Gut möglich, dass Fredric Jamesons oft zitiertes Bonmot, die Welt könne schon untergehen, aber der Kapitalismus werde auch das noch überleben, in dieser höllischen Kondition sein grausam exaktes Sinnbild gefunden hat. Der untote Kapitalismus als Zombiezustand, der sich auf den Menschen überträgt: eine undurchsichtige und existenzielle Gehetztheit, bei der sogar der Tod eine Erlösung bedeuten würde.
Der kommende Aufstand
Der Vorteil von Fiktionen wie «Westworld» ist, dass sie einen Ausbruch oder eine Revolution zumindest erträumen können. Den Weg weisen dabei nicht die schwerfälligen biologischen Menschenmaschinen, sondern die oft gescholtenen menschenähnlichen Roboter. Sobald diese neuen Wesen hinter die Wahrheit ihres Daseins gekommen sind, merken sie: Die letzten Grenzen wie Geburt und Tod und sogar das Leben selbst, die uns Menschen so teuer sind, bedeuten ihnen wenig. Ihre fehlende Angst vor dem Tod macht sie überlegen. «Diese Götter sind Waschlappen», sagen die Roboter von «Westworld» verächtlich, als sie realisieren, wie schwach diese scheinbar allmächtigen Menschen doch sind, die sie jahrzehntelang manipuliert, versklavt und erniedrigt haben.

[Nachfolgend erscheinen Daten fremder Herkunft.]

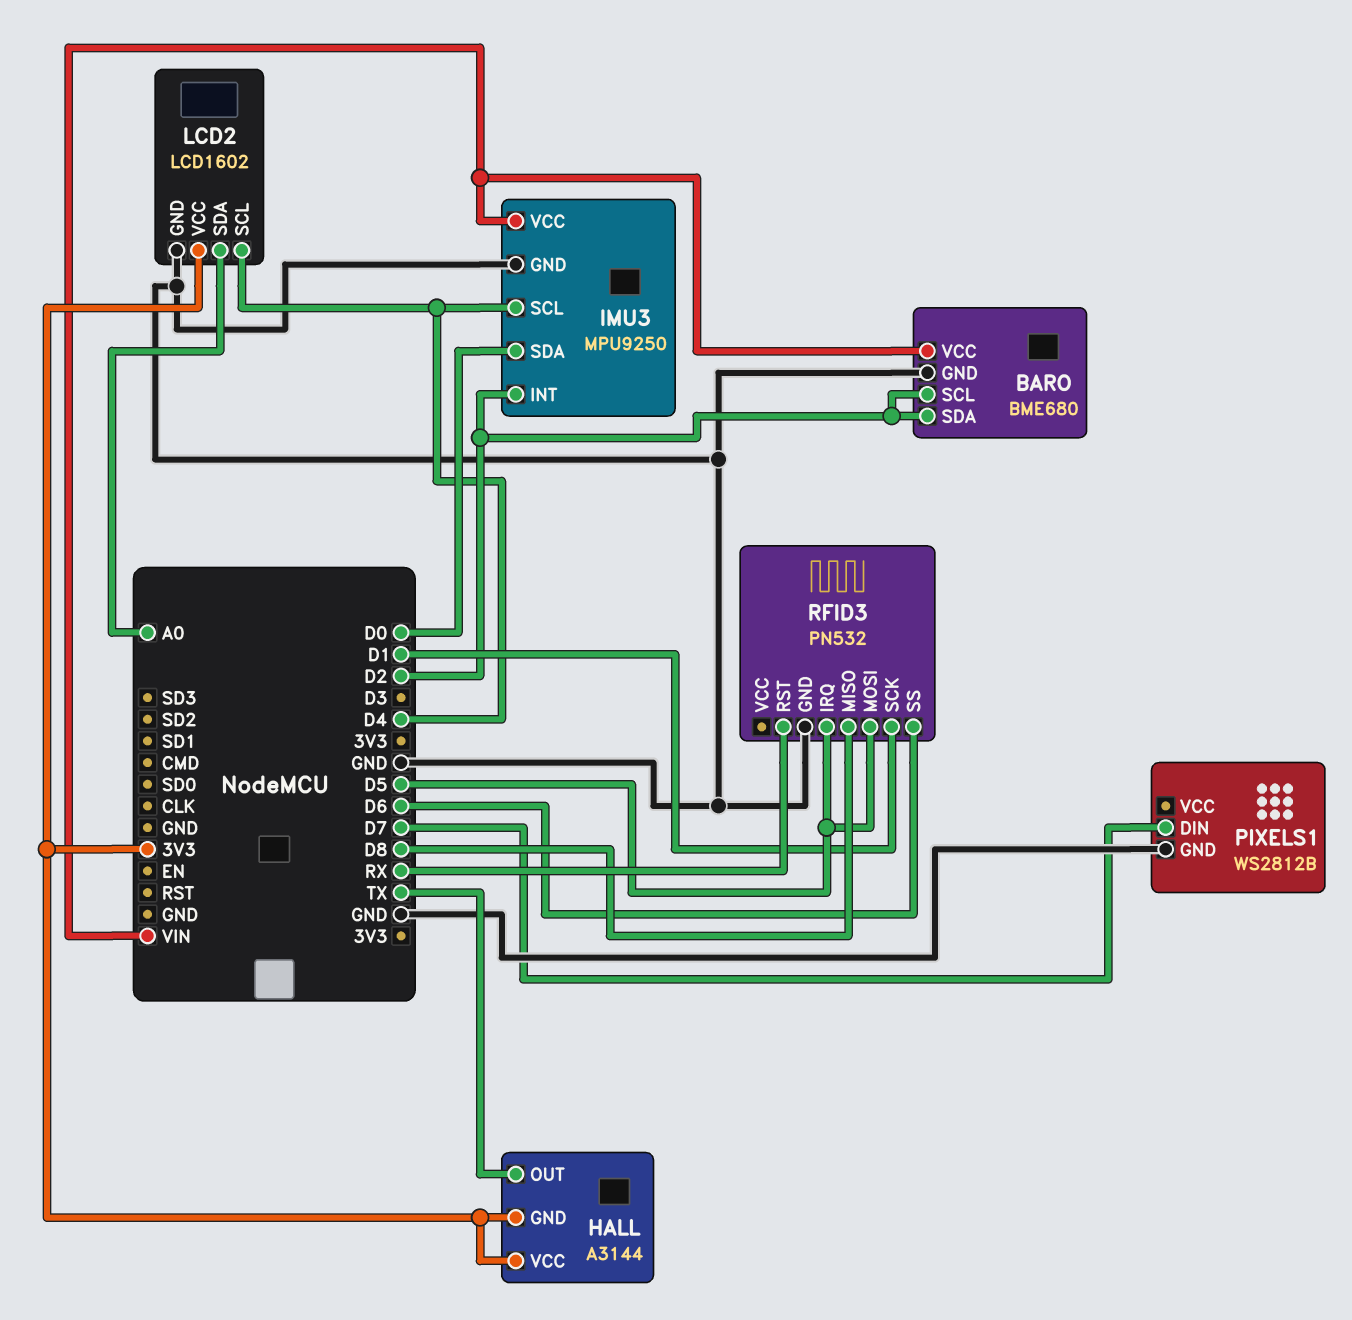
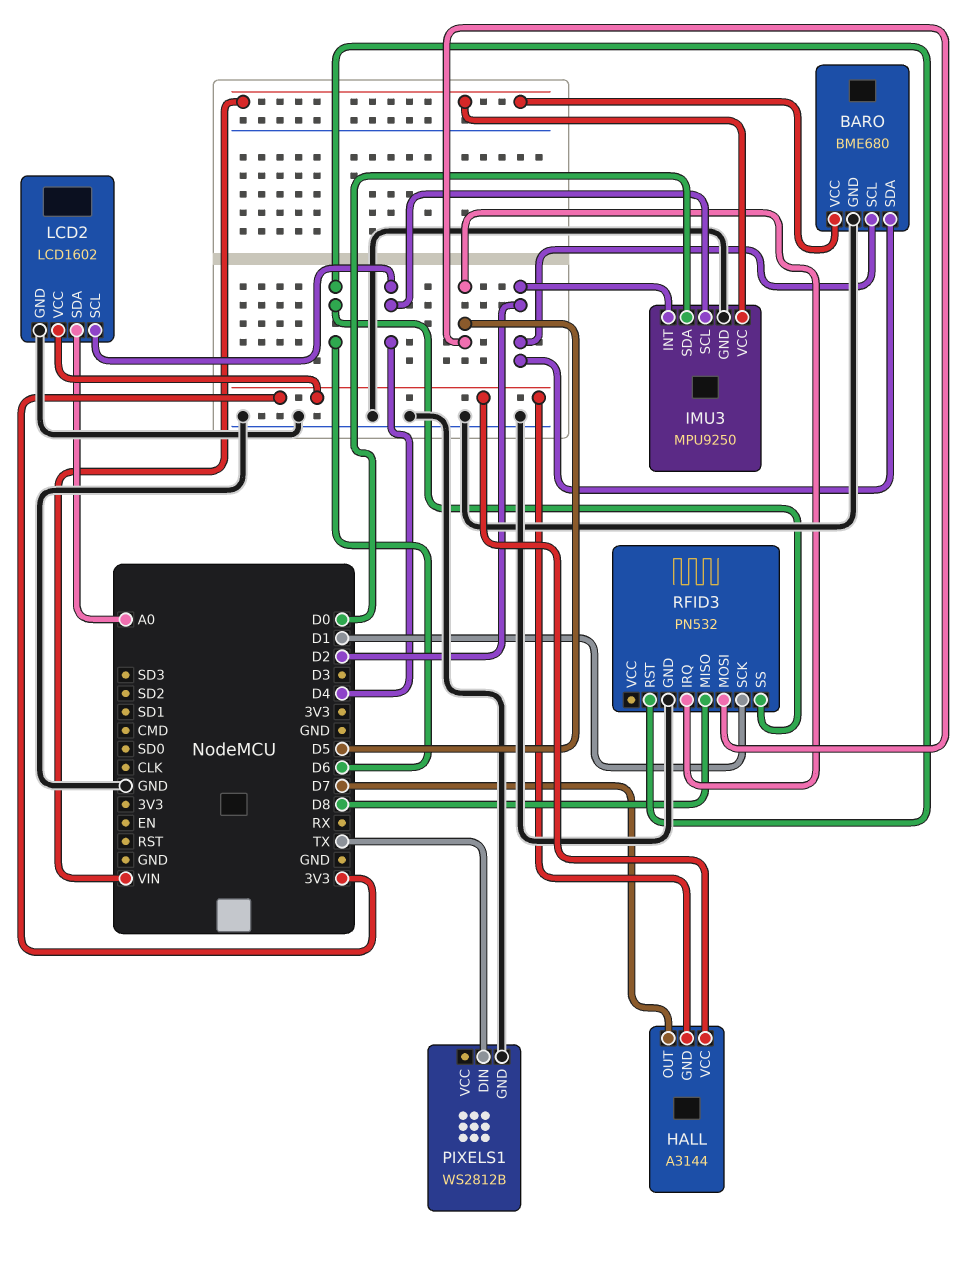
HALL pin OUT: TX -> D7
PIXELS1 pin DIN: D7 -> TX
RFID3 pin RST: RX -> D6

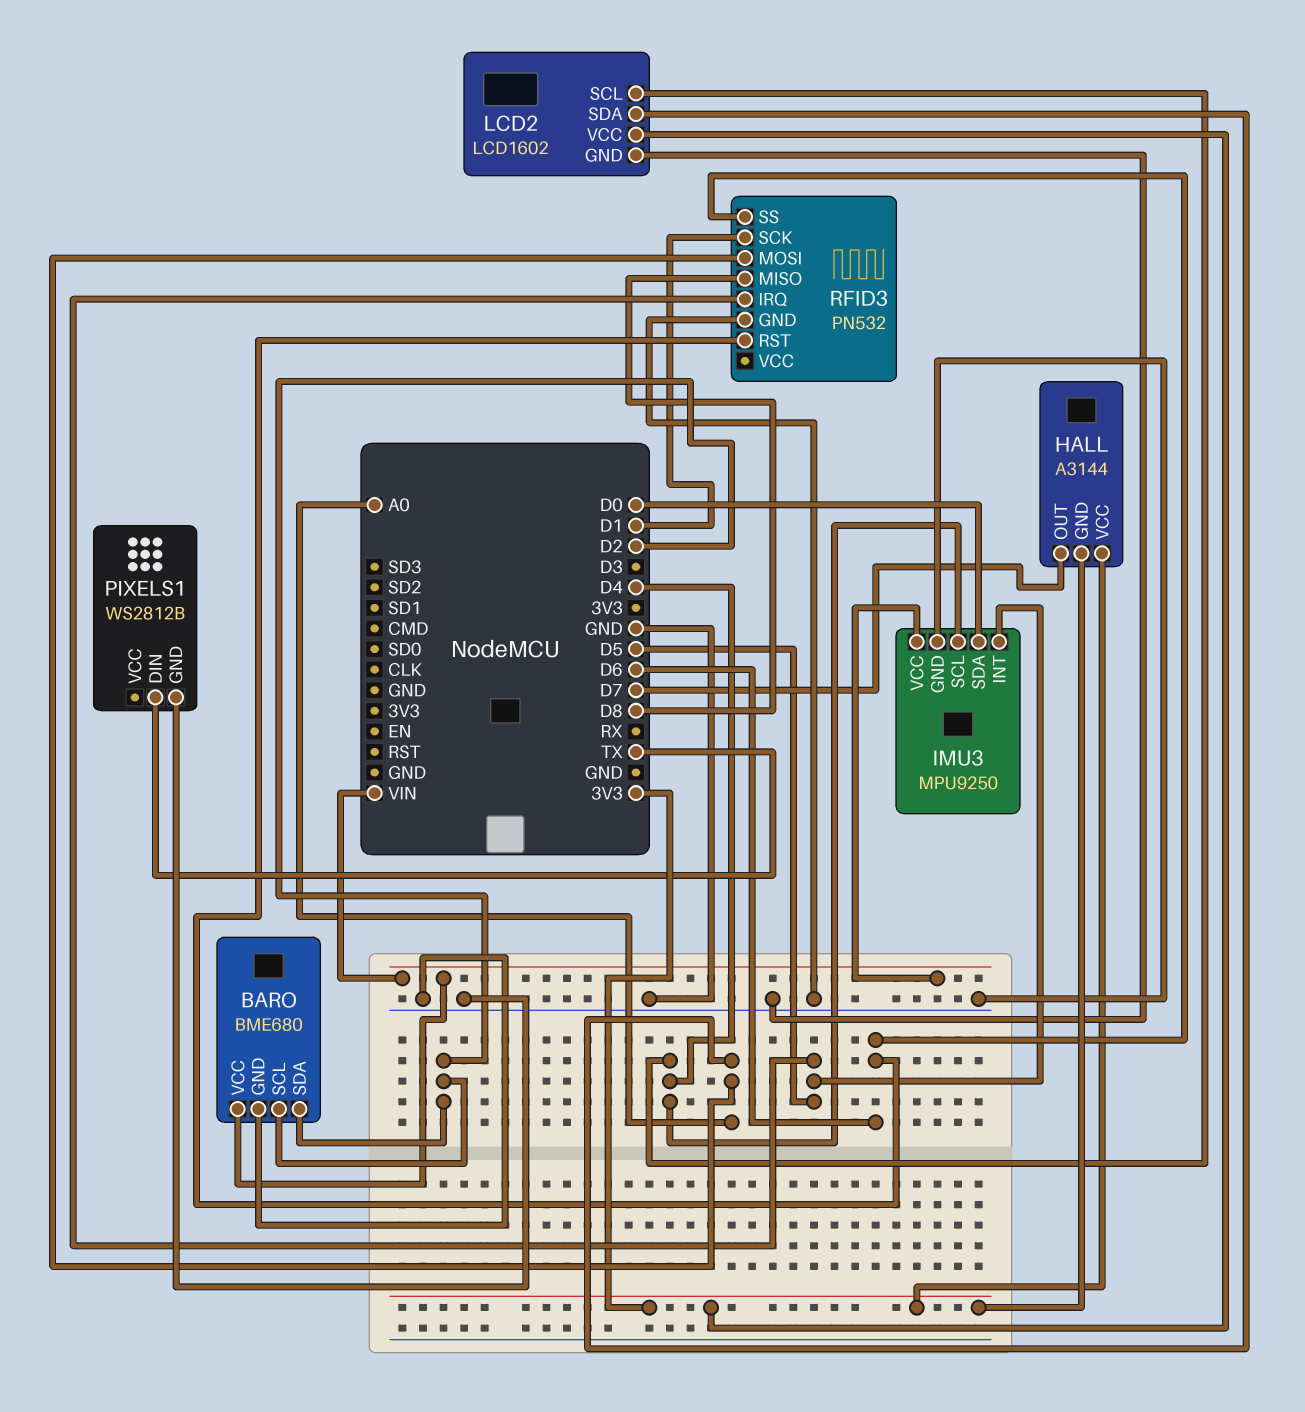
IMU3 pin INT: D2 -> D5
RFID3 pin MOSI: D5 -> A0

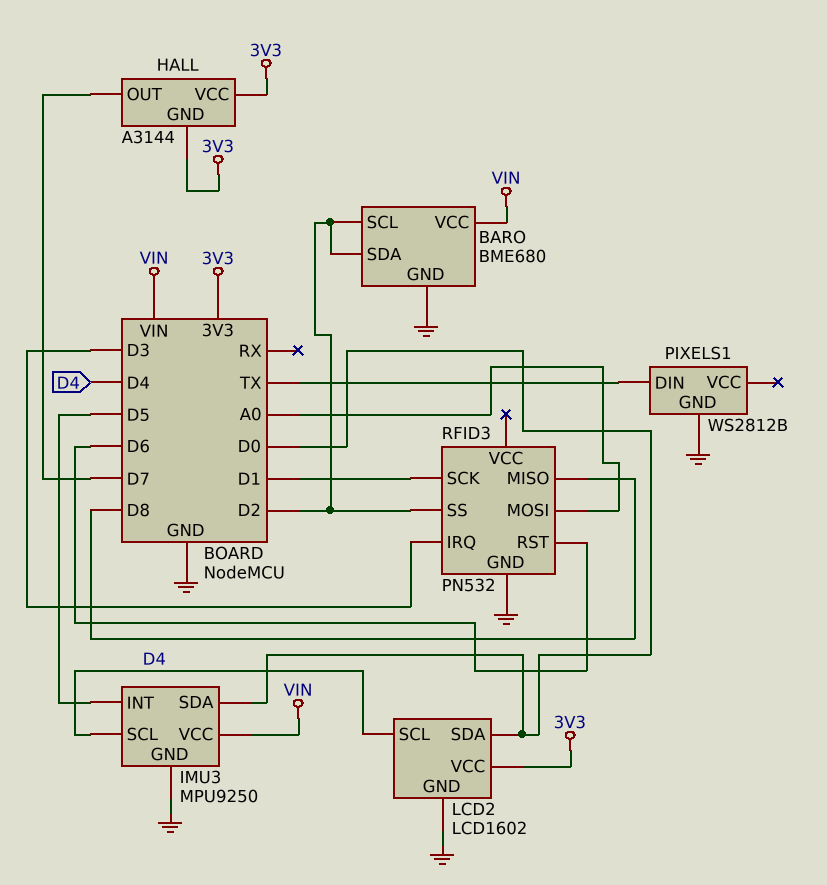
LCD2 pin SDA: A0 -> D0
RFID3 pin IRQ: D5 -> D3
RFID3 pin SS: D6 -> D2

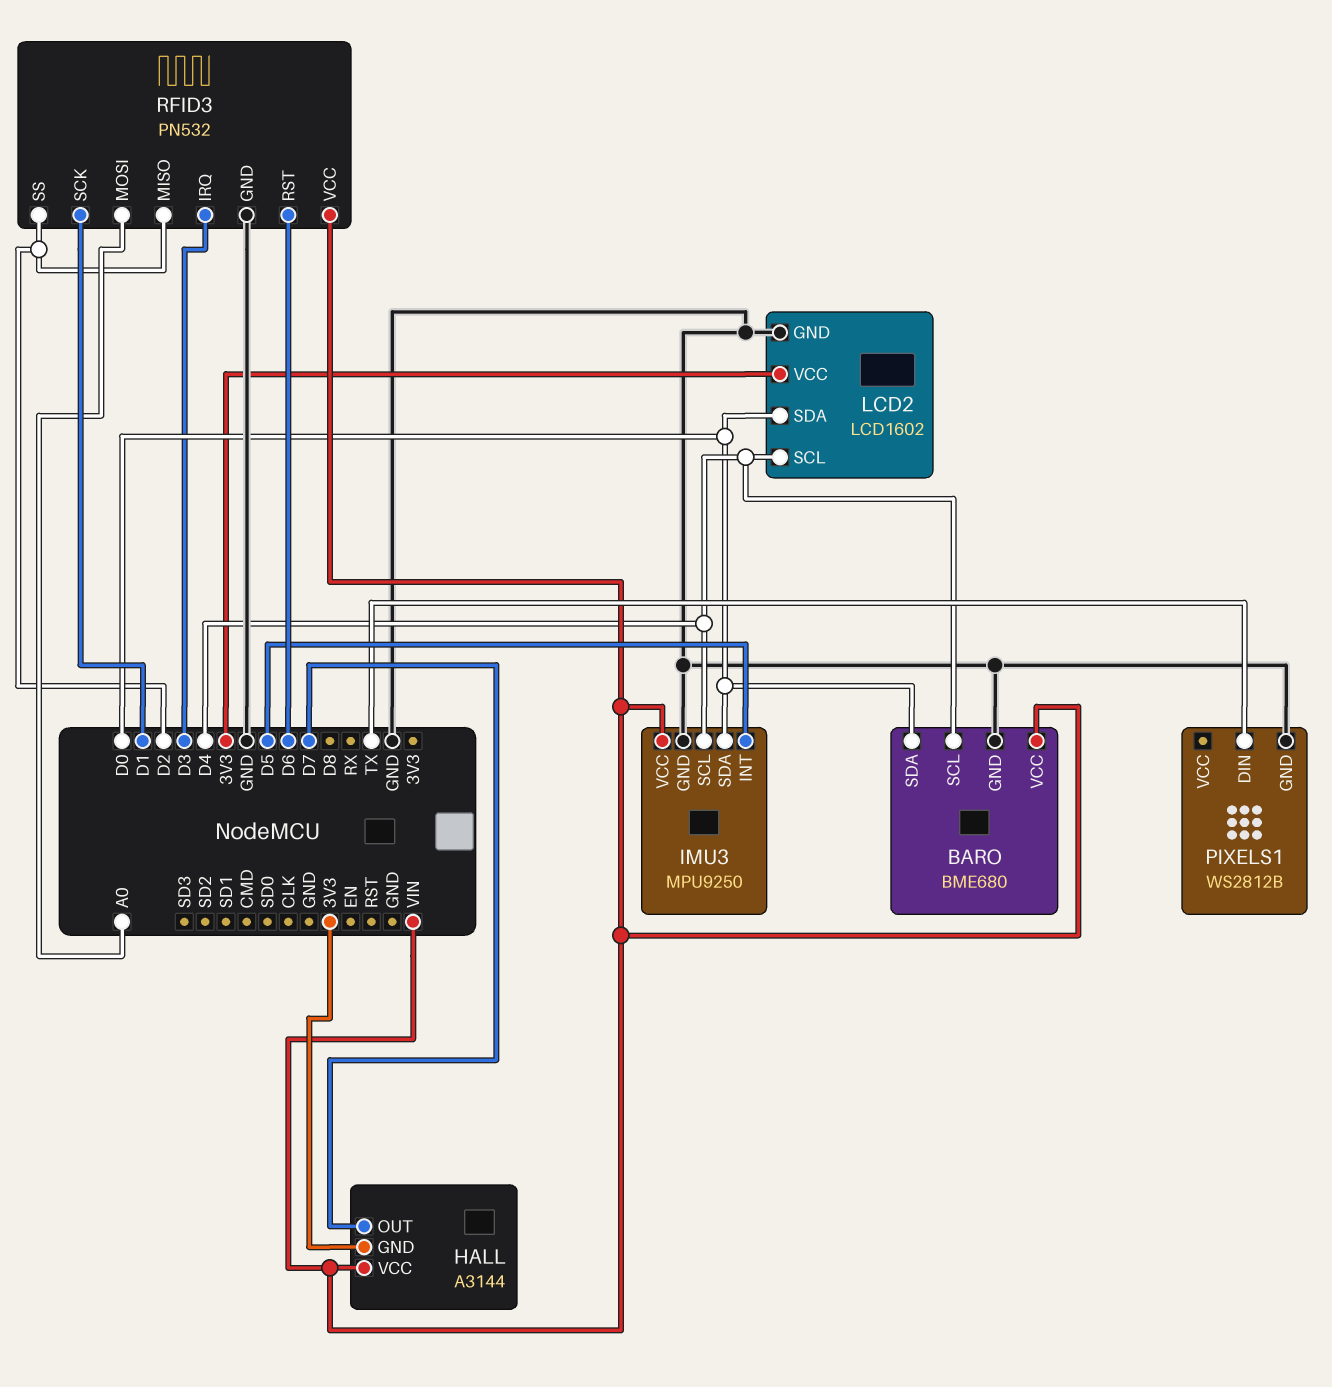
BARO pin SCL: D2 -> D4
BARO pin SDA: D2 -> D0
HALL pin VCC: 3V3 -> VIN
RFID3 pin MISO: D8 -> D2
RFID3 pin VCC: none -> VIN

Keine neue Entrechtung und Sklaverei ohne neue Kämpfe. Man darf gespannt sein auf die kommenden Aufstände der zweiten Staffel von «Westworld», die 2018 starten soll. Zu hoffen bleibt, dass uns die smarten Roboter weiterhin mehr als bloss schwarze Spiegel vorhalten werden. Und dass wir ihre fremden Utopien und Wahrheiten auch zu entschlüsseln wissen.
Die deutschsprachige Premiere von «Westworld» läuft ab 2. Februar 2017 auf Sky Atlantic HD. Die dritte Staffel von «Black Mirror» gibts bei Netflix, die ersten beiden Staffeln sind auf DVD erhältlich.